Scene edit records
****************

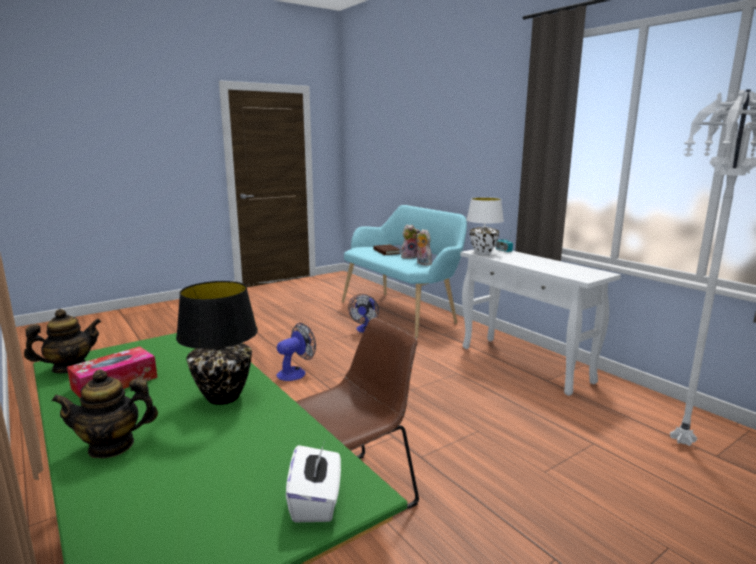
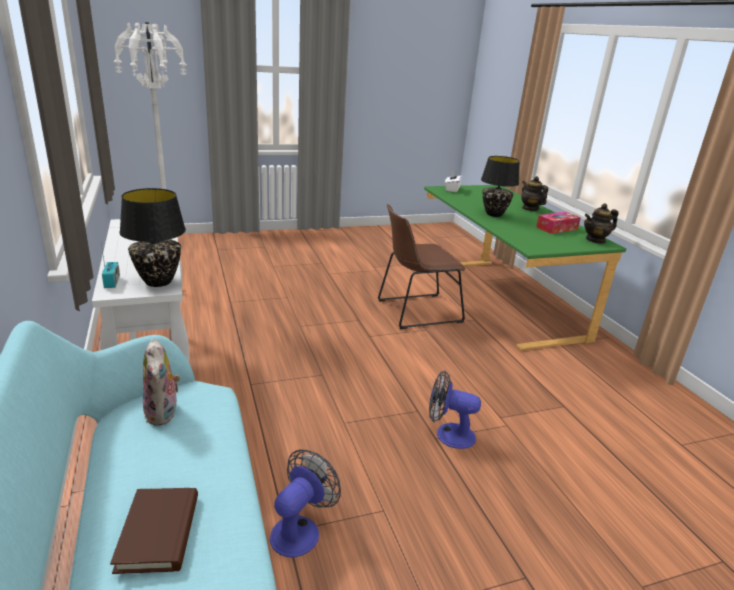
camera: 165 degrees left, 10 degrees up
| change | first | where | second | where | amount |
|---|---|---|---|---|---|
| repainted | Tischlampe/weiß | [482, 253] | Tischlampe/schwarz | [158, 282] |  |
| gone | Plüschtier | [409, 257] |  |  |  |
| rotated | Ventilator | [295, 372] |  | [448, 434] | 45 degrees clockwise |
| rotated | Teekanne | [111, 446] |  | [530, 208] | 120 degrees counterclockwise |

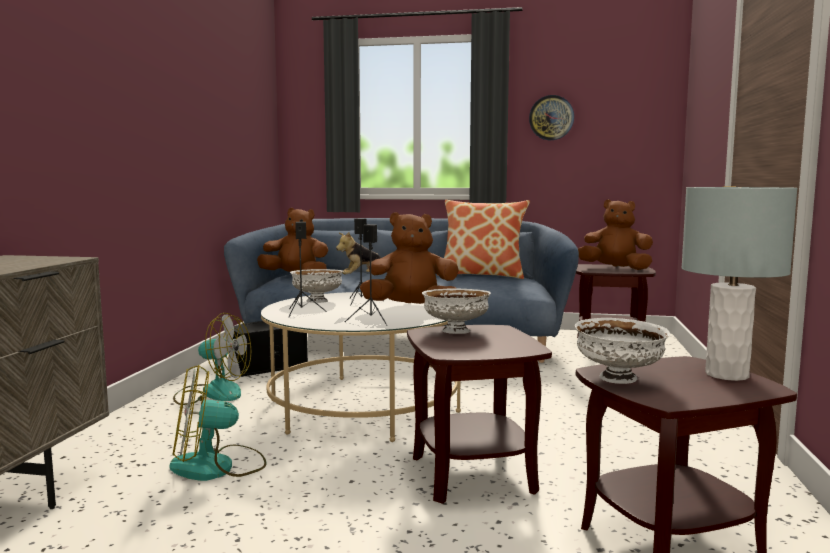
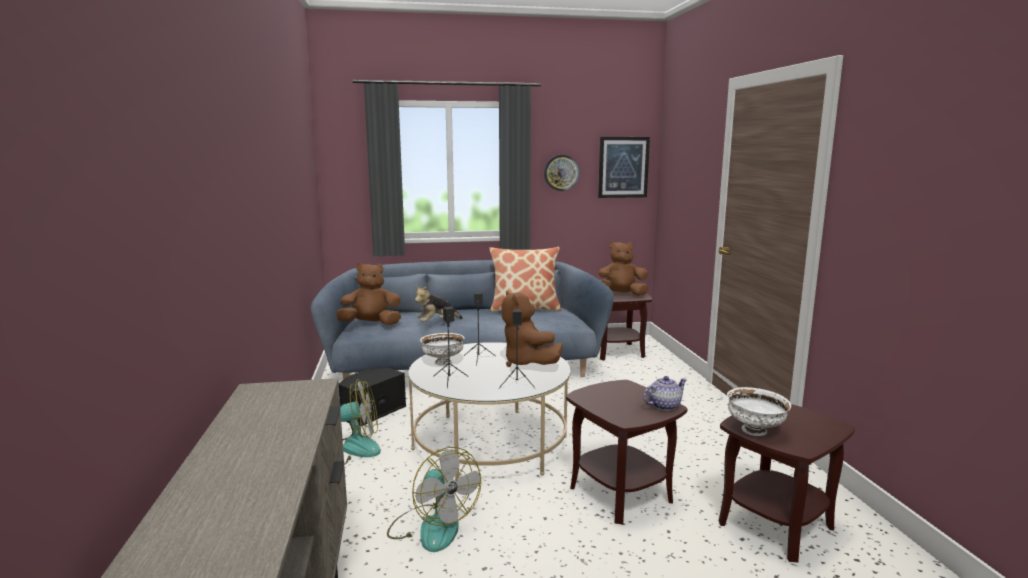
camera: 20 degrees left, 5 degrees up
| change | first | where | second | where | amount |
|---|---|---|---|---|---|
| gone | Tischlampe/grau | [726, 374] |  |  |  |
| rotated | Plüschtier/braun | [411, 308] |  | [527, 363] | 90 degrees counterclockwise |
| gone | Schüssel/weiß | [455, 331] |  |  |  |
| rotated | Ventilator | [217, 467] |  | [432, 526] | 90 degrees counterclockwise |
| new |  |  | Bild | [623, 167] |  |
| new |  |  | Teekanne | [663, 406] |  |

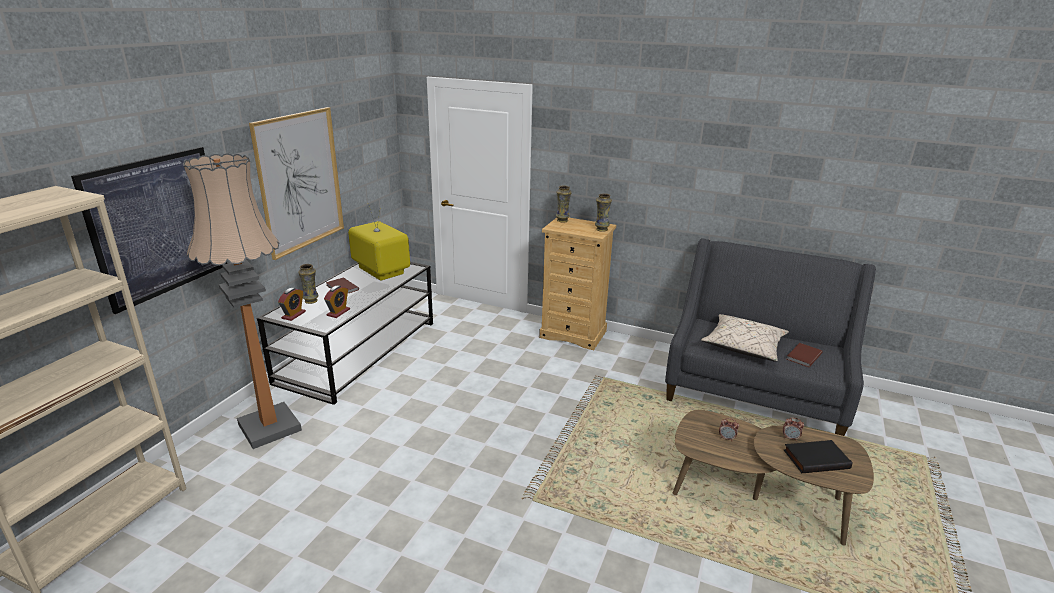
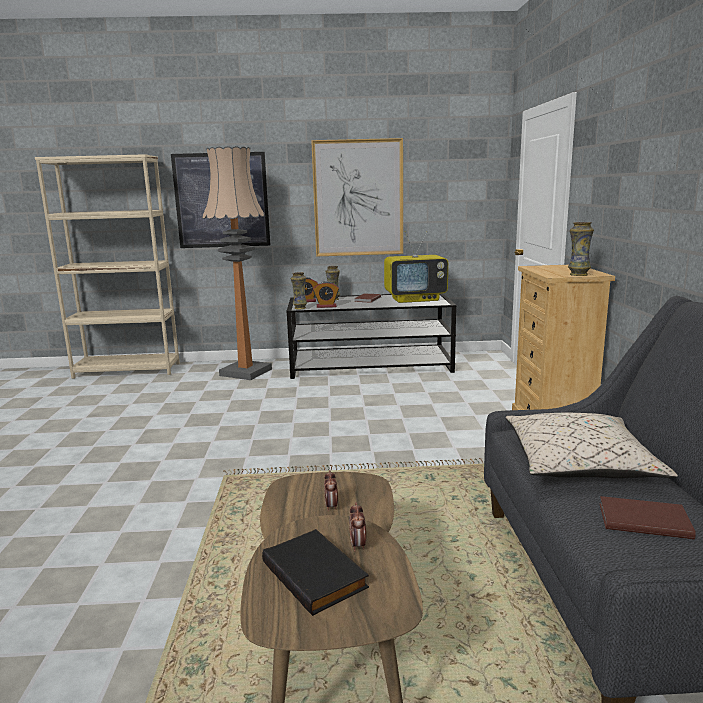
camera: 65 degrees right, 10 degrees down
| change | first | where | second | where | amount |
|---|---|---|---|---|---|
| shifted | Vase | [562, 220] |  | [299, 308] |  |
| rotated | Fernseher | [380, 271] |  | [415, 299] | 60 degrees clockwise |

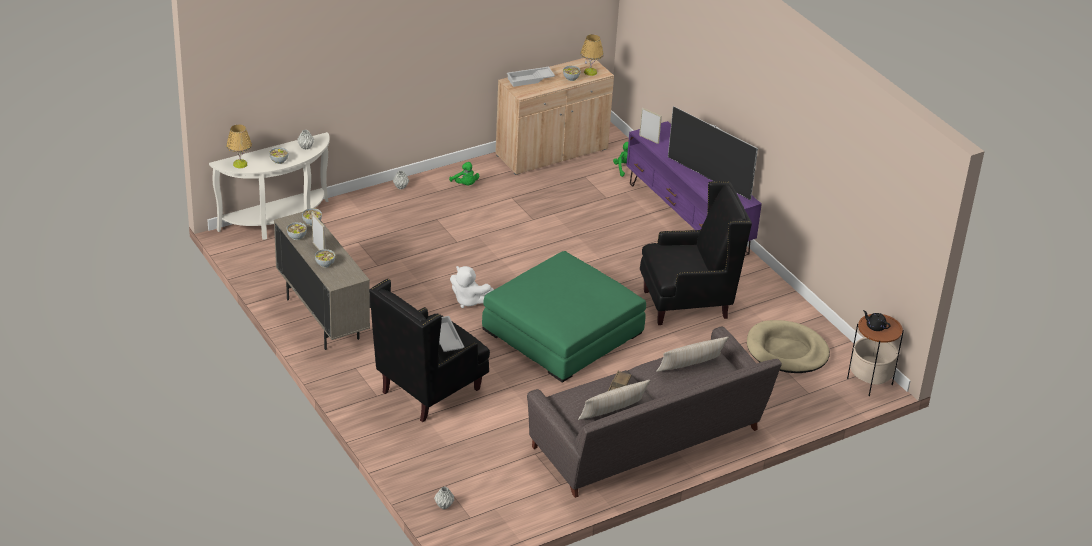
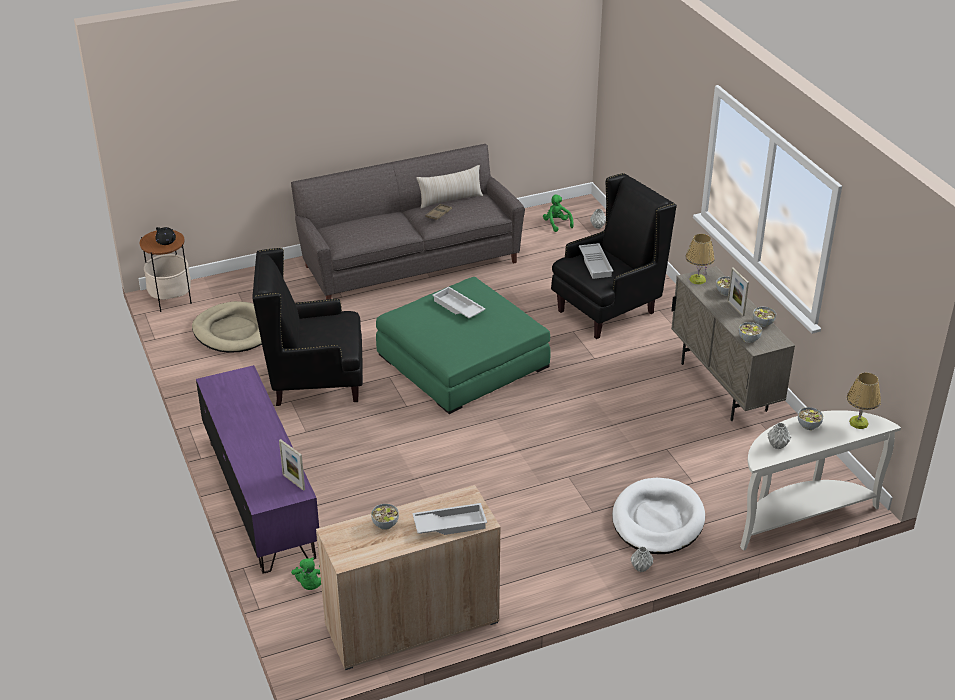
camera: 170 degrees left, 0 degrees up
| change | first | where | second | where | amount |
|---|---|---|---|---|---|
| shifted | Tischlampe | [590, 72] |  | [697, 279] |  |
| gone | Fernseher | [709, 178] |  |  |  |
| shifted | Plüschtier/grün | [465, 184] |  | [557, 224] |  |
| gone | Plüschtier/weiß | [469, 301] |  |  |  |
| gone | Kissen/beige | [690, 366] |  |  |  |
| new |  |  | Tablett/weiß | [457, 307] |  |
| new |  |  | Hundebett/weiß | [657, 520] |  |

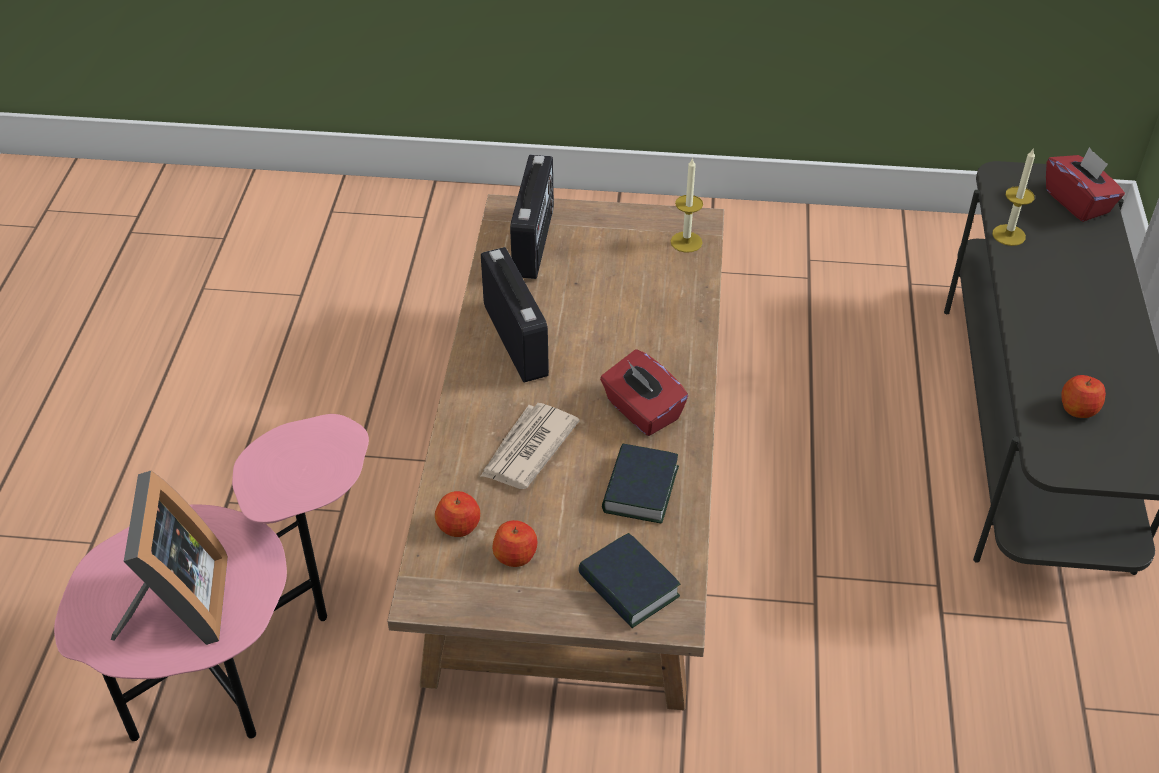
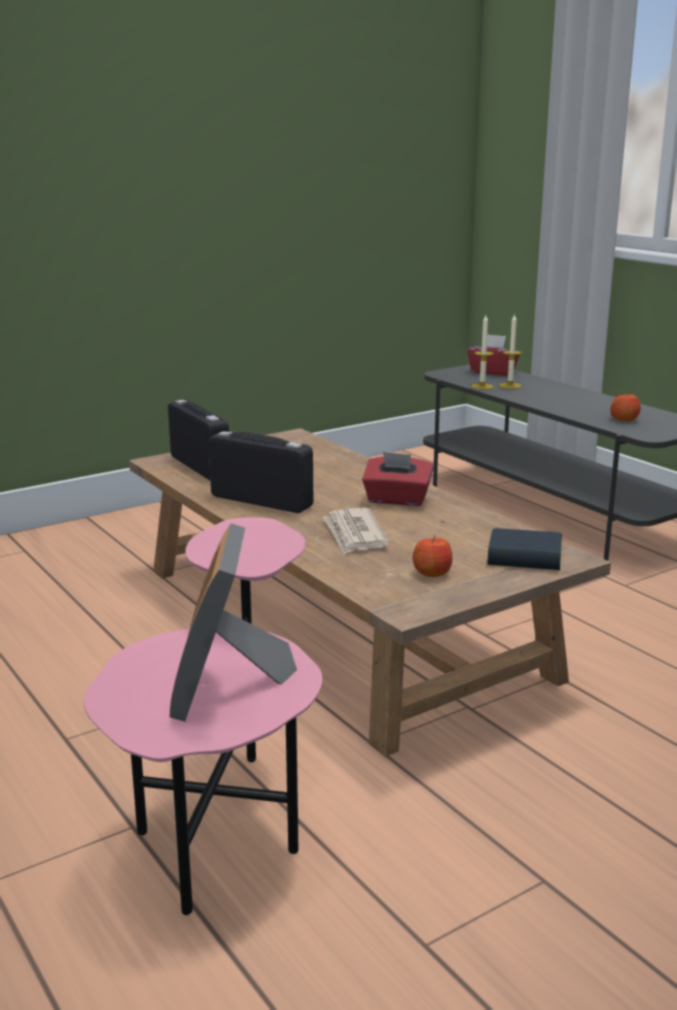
camera: 40 degrees left, 25 degrees down
| change | first | where | second | where | amount |
|---|---|---|---|---|---|
| shifted | Kerze | [686, 242] |  | [510, 386] |  |
| gone | Buch | [640, 489] |  |  |  |
| rotated | Bilderrahmen | [179, 607] |  | [227, 688] | 135 degrees counterclockwise |
| gone | Apfel | [459, 526] |  |  |  |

****************

TASK GOAL -
Out of the records above, pull each line containing the word "gone".

OUTPUT FOR THIS TASK -
| gone | Plüschtier | [409, 257] |  |  |  |
| gone | Tischlampe/grau | [726, 374] |  |  |  |
| gone | Schüssel/weiß | [455, 331] |  |  |  |
| gone | Fernseher | [709, 178] |  |  |  |
| gone | Plüschtier/weiß | [469, 301] |  |  |  |
| gone | Kissen/beige | [690, 366] |  |  |  |
| gone | Buch | [640, 489] |  |  |  |
| gone | Apfel | [459, 526] |  |  |  |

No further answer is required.